One of the key concepts in physics, especially when discussing work done by a force, is the dot product. The dot product, also known as the scalar product, is an operation that takes two vectors and returns a scalar (a single number). This operation is denoted by a dot (·) between the vectors, such as \( \mathbf{F} \cdot \overrightarrow{AB} \). When calculating work done, the dot product is crucial because it combines the force vector and the displacement vector efficiently.

The formula for the dot product of two vectors \( \mathbf{F} = a\mathbf{i} + b\mathbf{j} + c\mathbf{k} \) and \( \overrightarrow{AB} = (x_2-x_1)\mathbf{i} + (y_2-y_1)\mathbf{j} + (z_2-z_1)\mathbf{k} \) is:

• Calculate the product of the corresponding components: \( a(x_2 - x_1) + b(y_2 - y_1) + c(z_2 - z_1) \).
• The result is the total work done by the force when the particle moves from \( A \) to \( B \).

This simplicity and power make the dot product an essential tool in physics.

The displacement vector \( \overrightarrow{AB} \) is another fundamental aspect when calculating work done. It represents the change in position of a particle from one point to another. In this exercise, the displacement vector is defined using the coordinates of points \( A(x_1, y_1, z_1) \) and \( B(x_2, y_2, z_2) \).

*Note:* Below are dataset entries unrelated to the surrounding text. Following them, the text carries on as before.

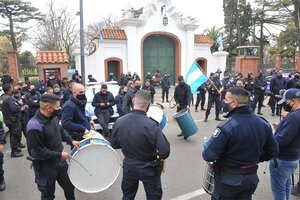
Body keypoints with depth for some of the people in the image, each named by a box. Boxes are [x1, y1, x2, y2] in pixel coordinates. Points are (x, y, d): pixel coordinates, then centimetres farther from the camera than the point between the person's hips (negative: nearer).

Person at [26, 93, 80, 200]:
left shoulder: (53, 117, -5)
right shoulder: (34, 127, -29)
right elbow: (37, 151, -26)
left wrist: (71, 140, 2)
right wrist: (59, 155, -22)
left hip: (60, 161, 7)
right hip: (45, 167, -7)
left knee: (69, 187, 21)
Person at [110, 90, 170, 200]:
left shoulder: (119, 121, -15)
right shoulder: (151, 125, -29)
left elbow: (114, 144, 0)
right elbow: (165, 152, -29)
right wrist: (160, 157, -7)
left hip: (128, 167, 4)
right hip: (148, 169, -4)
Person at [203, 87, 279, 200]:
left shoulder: (226, 127, -26)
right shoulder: (264, 124, -6)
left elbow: (209, 156, -25)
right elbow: (273, 151, 4)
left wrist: (206, 152, -3)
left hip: (228, 179, -5)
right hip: (251, 178, 5)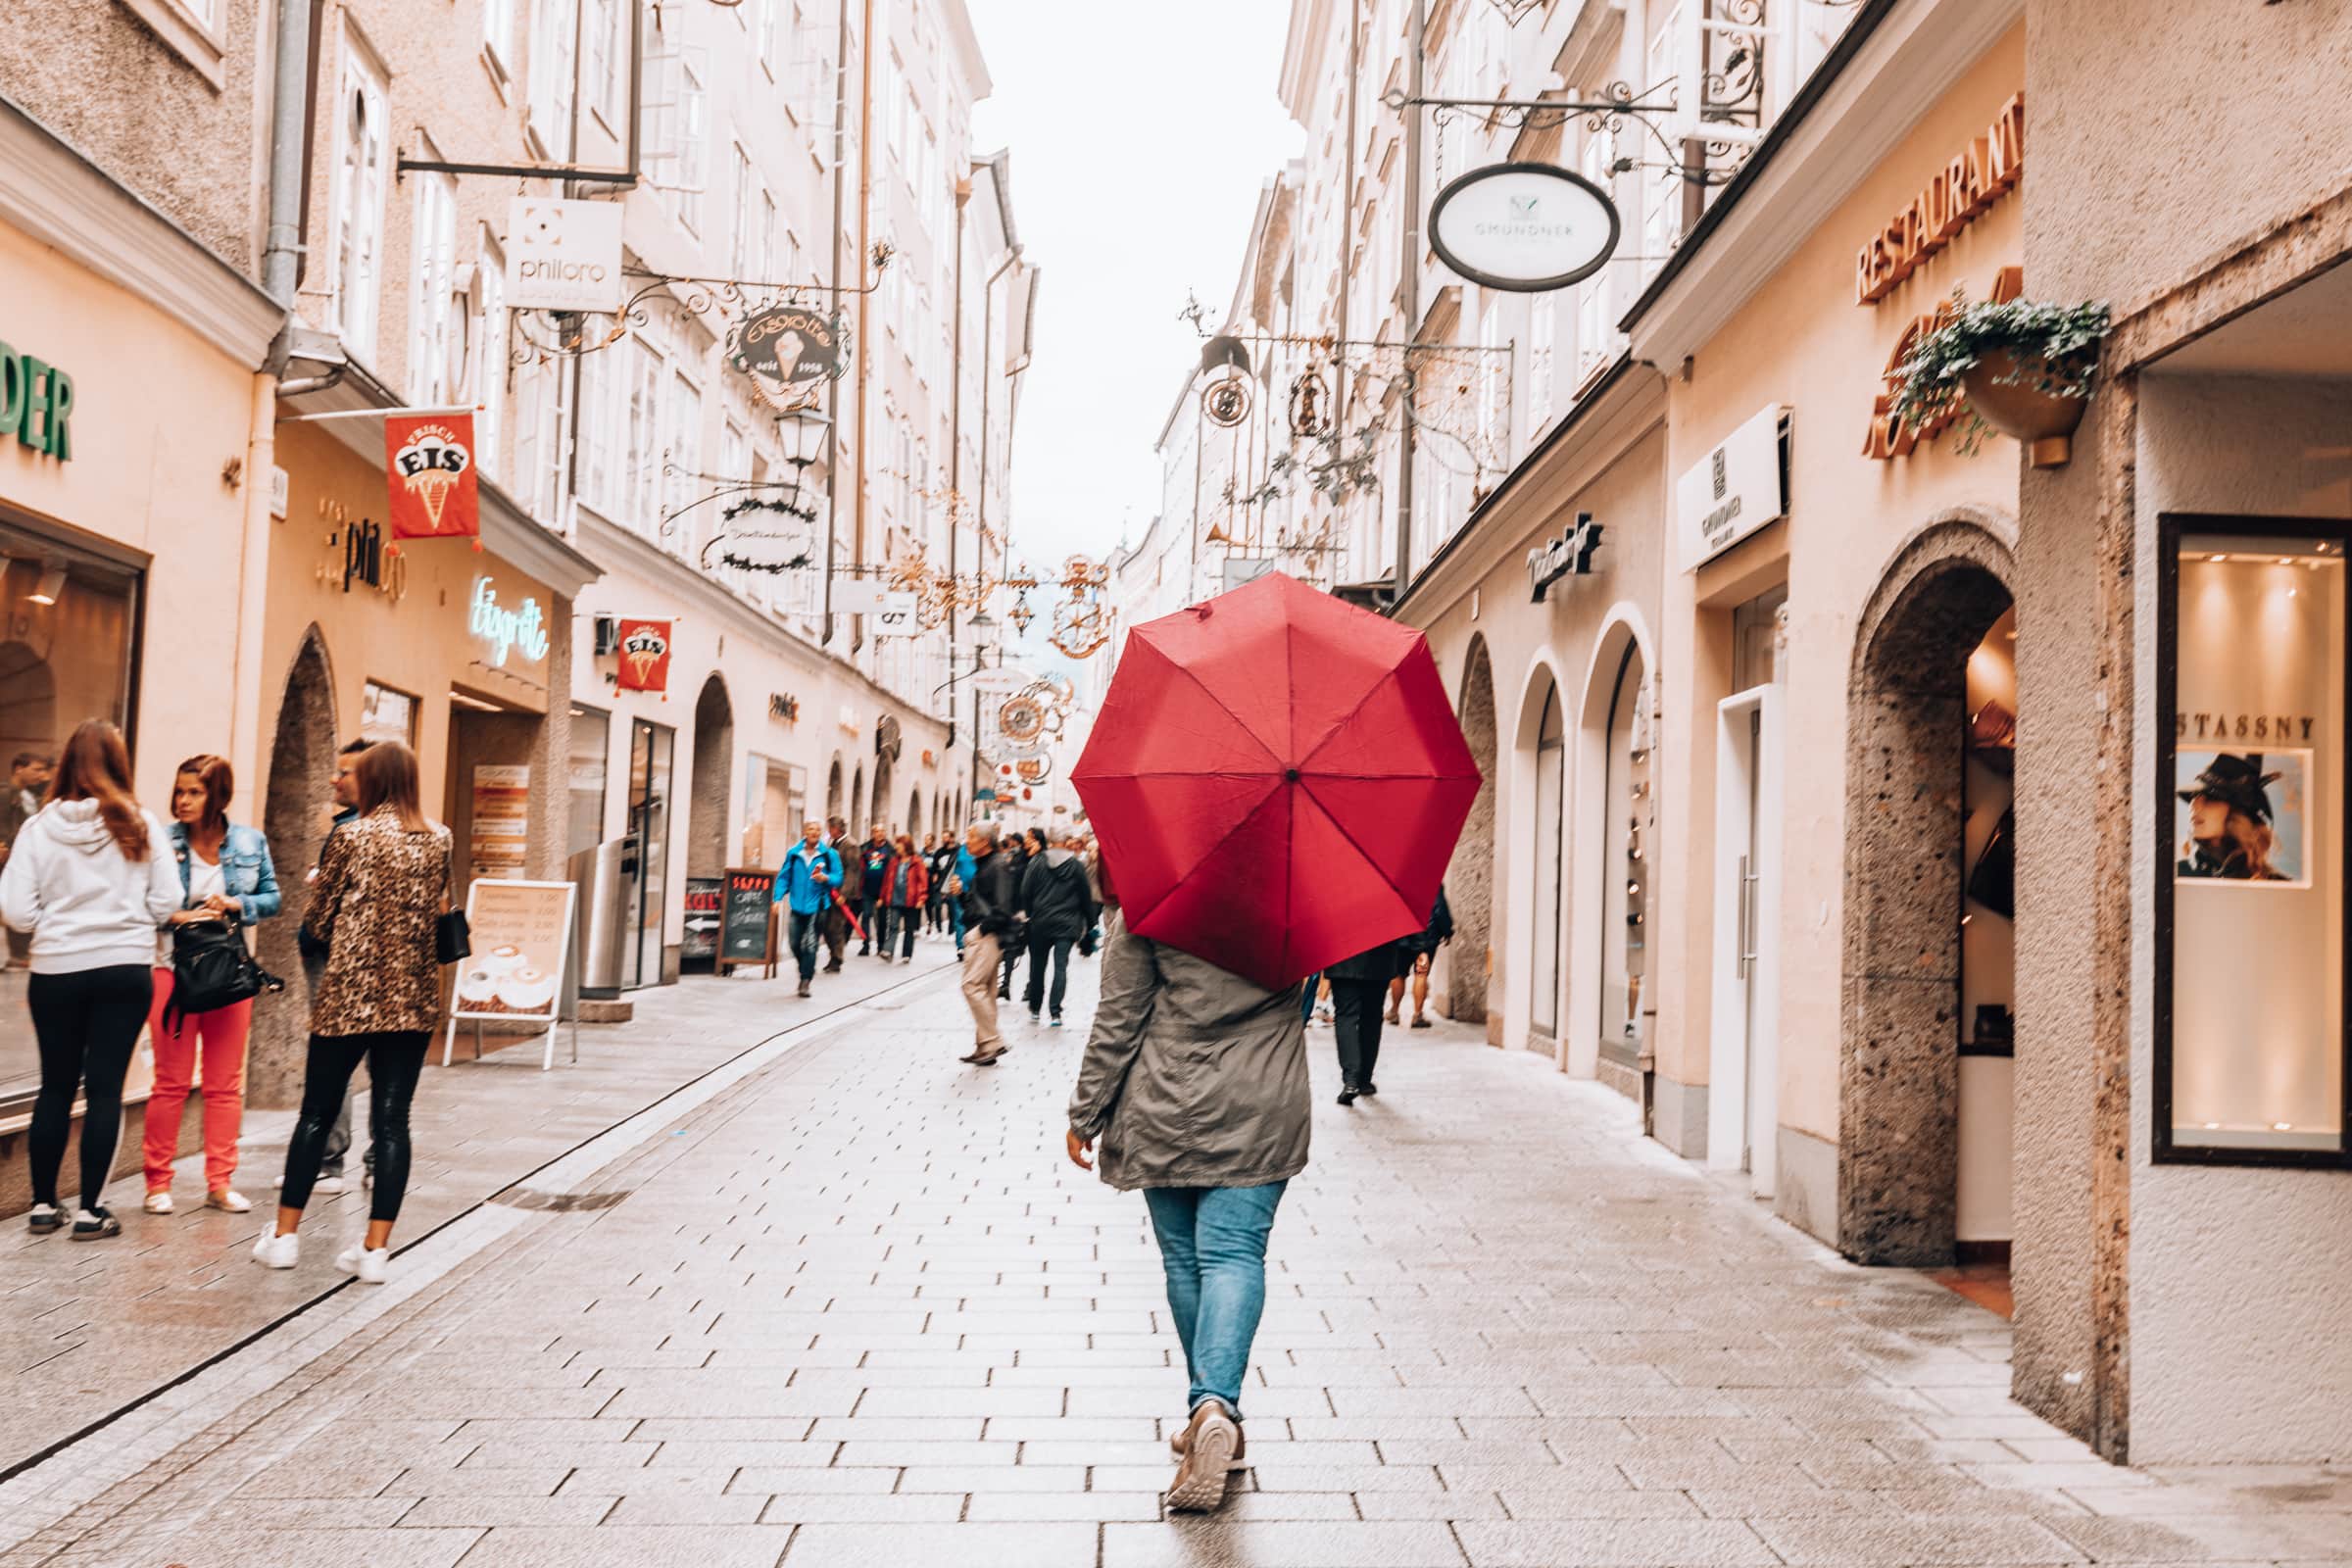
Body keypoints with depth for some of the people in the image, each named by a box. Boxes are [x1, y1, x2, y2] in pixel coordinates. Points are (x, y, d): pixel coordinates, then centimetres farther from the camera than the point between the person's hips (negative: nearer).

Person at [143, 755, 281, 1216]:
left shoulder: (250, 842, 1)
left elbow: (272, 897, 7)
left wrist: (236, 905, -11)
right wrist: (175, 916, -19)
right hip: (174, 967, -2)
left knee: (226, 1084, 8)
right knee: (171, 1082, 3)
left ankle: (220, 1183, 17)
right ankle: (158, 1182, 14)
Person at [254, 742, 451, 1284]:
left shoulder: (351, 837, -6)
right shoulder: (439, 840, 4)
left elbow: (319, 921, 0)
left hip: (350, 993, -3)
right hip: (414, 996, 3)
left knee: (316, 1113, 10)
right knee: (392, 1120, 4)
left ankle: (284, 1235, 19)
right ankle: (376, 1249, 5)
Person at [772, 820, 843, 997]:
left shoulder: (829, 855, -2)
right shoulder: (794, 853, 4)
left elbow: (838, 878, -1)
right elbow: (784, 877, 6)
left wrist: (826, 878, -21)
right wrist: (778, 898, -3)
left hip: (817, 907, -3)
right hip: (797, 905, 3)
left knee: (810, 945, -7)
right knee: (795, 943, 8)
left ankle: (805, 981, 0)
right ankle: (807, 970, 34)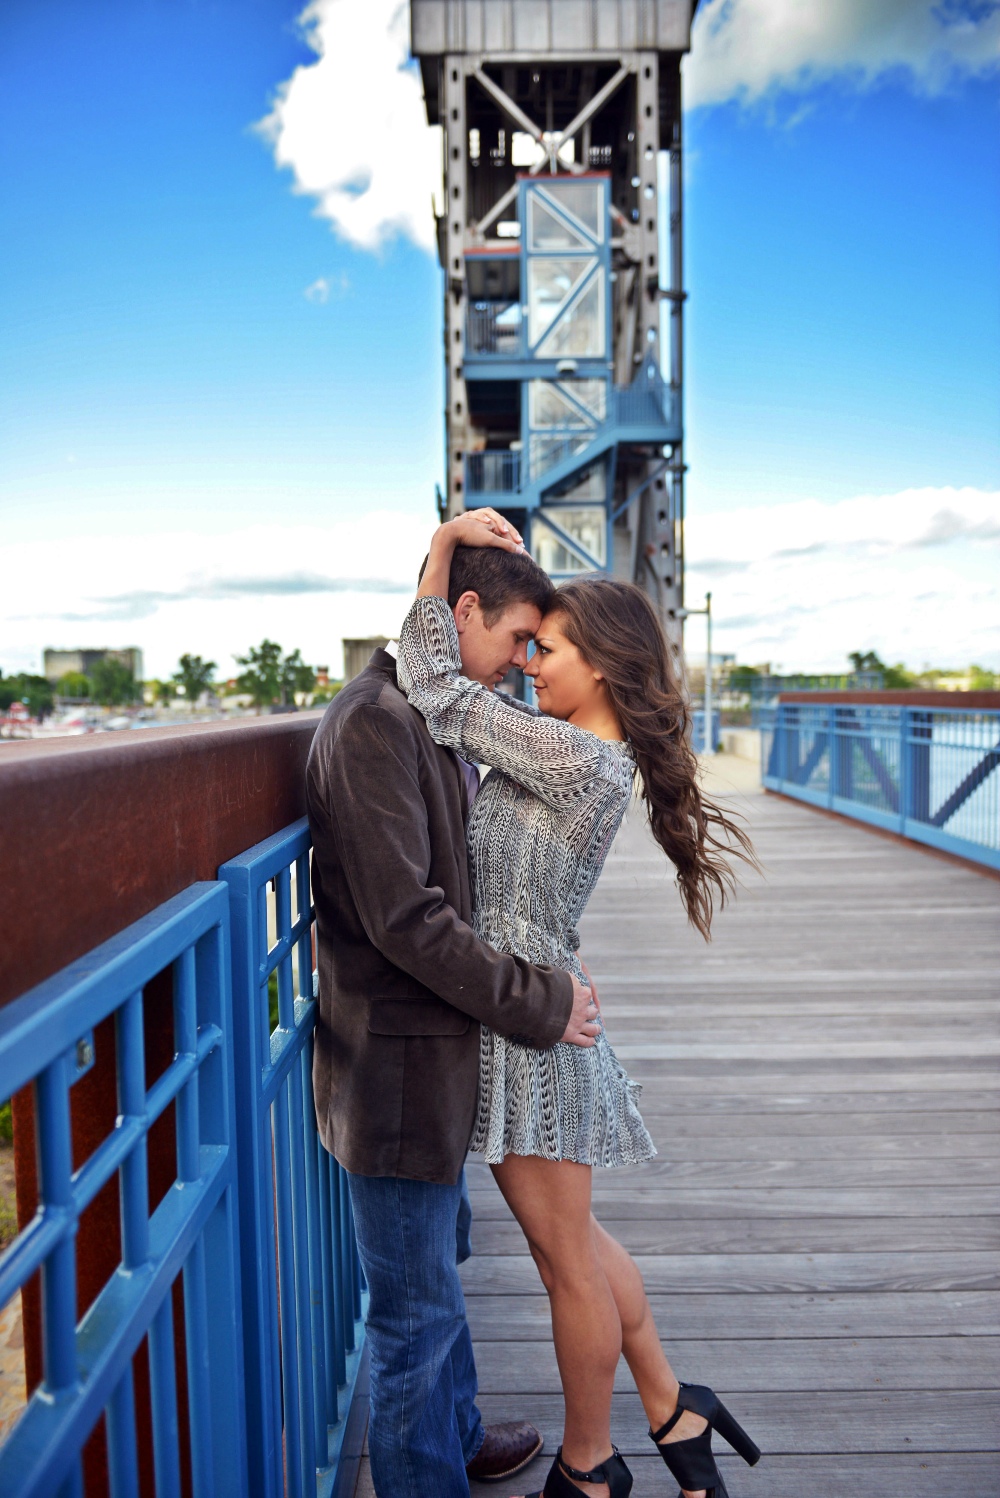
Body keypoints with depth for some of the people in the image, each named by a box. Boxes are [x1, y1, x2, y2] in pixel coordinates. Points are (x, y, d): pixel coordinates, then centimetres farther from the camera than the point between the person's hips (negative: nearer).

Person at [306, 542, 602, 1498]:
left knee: (440, 1254, 27)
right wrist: (535, 1001, -18)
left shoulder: (434, 720, 11)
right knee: (416, 1304, 8)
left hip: (435, 1046, 10)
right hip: (396, 1060, -10)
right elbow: (404, 917, -26)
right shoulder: (373, 720, -22)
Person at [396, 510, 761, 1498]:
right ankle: (673, 1411, 41)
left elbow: (439, 692, -22)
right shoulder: (582, 756, 6)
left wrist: (443, 547, -15)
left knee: (567, 1257, 11)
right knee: (570, 1241, 24)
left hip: (527, 1022, -9)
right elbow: (464, 714, 13)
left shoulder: (581, 761, -21)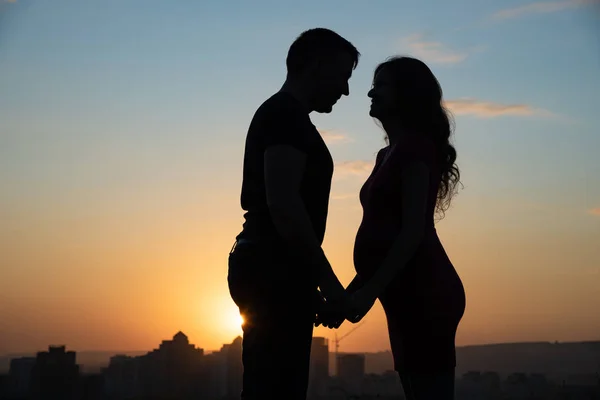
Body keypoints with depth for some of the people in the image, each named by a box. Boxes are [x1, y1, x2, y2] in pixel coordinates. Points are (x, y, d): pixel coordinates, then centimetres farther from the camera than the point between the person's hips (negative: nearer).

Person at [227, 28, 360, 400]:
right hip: (275, 271, -10)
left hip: (268, 269, 10)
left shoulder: (278, 114, 22)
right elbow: (283, 204, -21)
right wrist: (328, 281, -17)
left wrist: (312, 283, 20)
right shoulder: (288, 114, -9)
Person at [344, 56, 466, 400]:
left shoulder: (415, 147, -8)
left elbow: (414, 231, -17)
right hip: (410, 294, 9)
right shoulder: (390, 154, 19)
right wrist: (358, 286, 17)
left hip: (423, 293, -9)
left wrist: (370, 290, -20)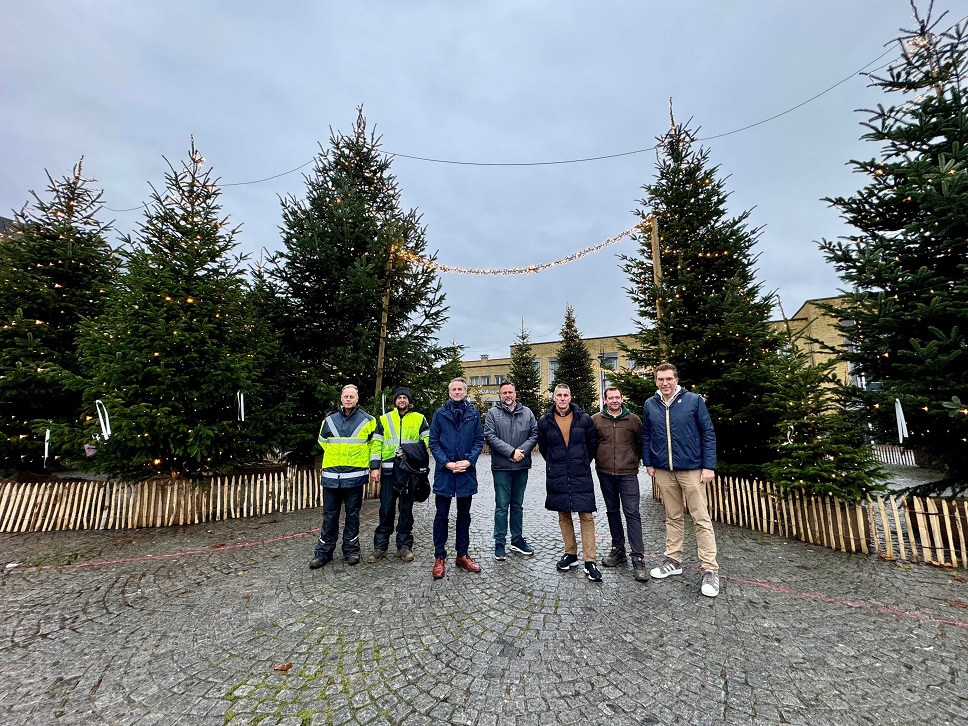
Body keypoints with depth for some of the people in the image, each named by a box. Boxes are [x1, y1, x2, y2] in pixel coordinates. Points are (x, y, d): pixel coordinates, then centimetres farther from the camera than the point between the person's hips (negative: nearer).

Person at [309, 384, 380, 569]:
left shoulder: (367, 420, -1)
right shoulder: (329, 420, 7)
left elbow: (375, 444, 1)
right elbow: (323, 444, 20)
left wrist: (374, 467, -2)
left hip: (355, 475, -2)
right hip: (331, 475, 2)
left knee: (352, 514, 9)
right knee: (329, 514, 10)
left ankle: (351, 550, 24)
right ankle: (324, 551, 24)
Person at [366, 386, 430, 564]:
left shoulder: (419, 419, 5)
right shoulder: (384, 419, 9)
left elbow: (428, 439, 1)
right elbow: (376, 444, 6)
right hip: (389, 469, 1)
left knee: (406, 509, 9)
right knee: (386, 509, 5)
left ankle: (404, 545, 21)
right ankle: (380, 546, 19)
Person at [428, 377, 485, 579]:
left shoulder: (473, 414, 3)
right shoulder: (440, 413, 0)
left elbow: (479, 441, 2)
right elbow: (433, 442, -2)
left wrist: (469, 461, -12)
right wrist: (447, 463, -13)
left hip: (466, 472, 2)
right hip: (444, 472, -2)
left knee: (464, 515, 14)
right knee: (441, 516, 7)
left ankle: (462, 555, 29)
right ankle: (439, 557, 22)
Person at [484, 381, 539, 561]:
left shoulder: (527, 412, 7)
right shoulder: (493, 413, -2)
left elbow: (534, 434, 2)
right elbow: (489, 436, -11)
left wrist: (521, 451, -12)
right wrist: (511, 451, -17)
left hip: (522, 466, 3)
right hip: (501, 467, -3)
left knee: (518, 505, 16)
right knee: (502, 507, 5)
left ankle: (517, 540, 30)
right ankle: (499, 543, 18)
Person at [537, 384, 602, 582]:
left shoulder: (584, 419, -3)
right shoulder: (545, 421, -2)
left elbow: (593, 444, 9)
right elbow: (543, 447, 11)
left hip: (581, 476, -1)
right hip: (557, 477, 2)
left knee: (586, 516, -1)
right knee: (563, 516, 13)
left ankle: (590, 562, 10)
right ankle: (570, 553, 29)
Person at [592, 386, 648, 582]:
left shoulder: (634, 419, 0)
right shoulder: (595, 419, -1)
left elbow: (641, 443, 9)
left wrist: (635, 461, 6)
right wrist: (597, 460, 5)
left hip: (628, 474, -2)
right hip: (605, 474, 2)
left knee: (632, 513, -4)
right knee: (612, 512, 14)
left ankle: (638, 559, 5)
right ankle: (618, 550, 29)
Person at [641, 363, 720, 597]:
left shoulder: (694, 400, -7)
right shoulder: (650, 405, 2)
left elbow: (708, 433, -5)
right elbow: (646, 436, 9)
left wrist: (709, 466, -9)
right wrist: (648, 463, 6)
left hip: (692, 469, -3)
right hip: (664, 471, 3)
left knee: (702, 519, 5)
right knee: (672, 517, 15)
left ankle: (710, 570, 18)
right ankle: (673, 561, 29)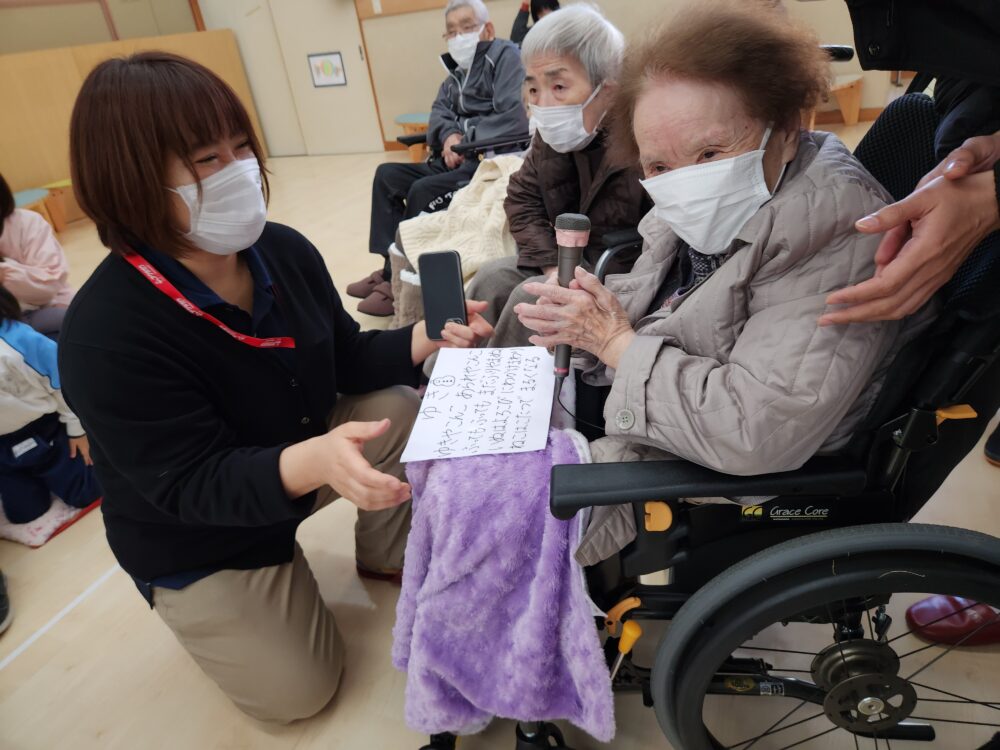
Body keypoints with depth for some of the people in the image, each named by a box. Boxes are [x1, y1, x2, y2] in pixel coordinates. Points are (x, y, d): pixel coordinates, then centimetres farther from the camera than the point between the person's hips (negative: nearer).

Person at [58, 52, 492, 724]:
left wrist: (424, 339, -24)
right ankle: (204, 606, 30)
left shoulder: (284, 250, -15)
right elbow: (191, 484, -33)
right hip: (195, 538, -4)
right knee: (299, 691, 1)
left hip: (302, 447, 5)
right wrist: (315, 462, -52)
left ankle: (390, 554, 11)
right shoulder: (107, 333, -33)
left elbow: (347, 358, -5)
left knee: (402, 410, -16)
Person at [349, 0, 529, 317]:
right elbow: (439, 114, 11)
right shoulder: (456, 70, 20)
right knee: (387, 175, 1)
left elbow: (514, 118, -19)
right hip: (458, 159, 9)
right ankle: (391, 266, -2)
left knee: (423, 191, -25)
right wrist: (450, 136, -12)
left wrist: (464, 142, -12)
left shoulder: (504, 55, -5)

The formula for determining the displacement vector is:

• \( \overrightarrow{AB} = (x_2-x_1)\mathbf{i} + (y_2-y_1)\mathbf{j} + (z_2-z_1)\mathbf{k} \).

This vector signifies not only the direction but also the magnitude (distance) that the particle has traveled. Understanding the displacement vector is crucial as it directly influences how much work is done when the force is applied.

A constant force field is one where the force remains the same throughout the movement of an object. In simpler terms, no matter where the particle moves in space, the force vector \( \mathbf{F} \) remains unchanged. This quality is essential for simplifying the calculation of work done because it allows us to use the dot product directly.

In the discussed exercise, the constant force is denoted by \( \mathbf{F} = a \mathbf{i} + b \mathbf{j} + c \mathbf{k} \). This means:

• The force components \( a, b, \) and \( c \) stay constant in the \( x, y, \) and \( z \) directions respectively.

When the force remains constant, we don't need to consider how it might change along the path from \( A \) to \( B \), making the calculation straightforward. In real-world scenarios, this might be like the constant gravitational force on an object near the Earth's surface.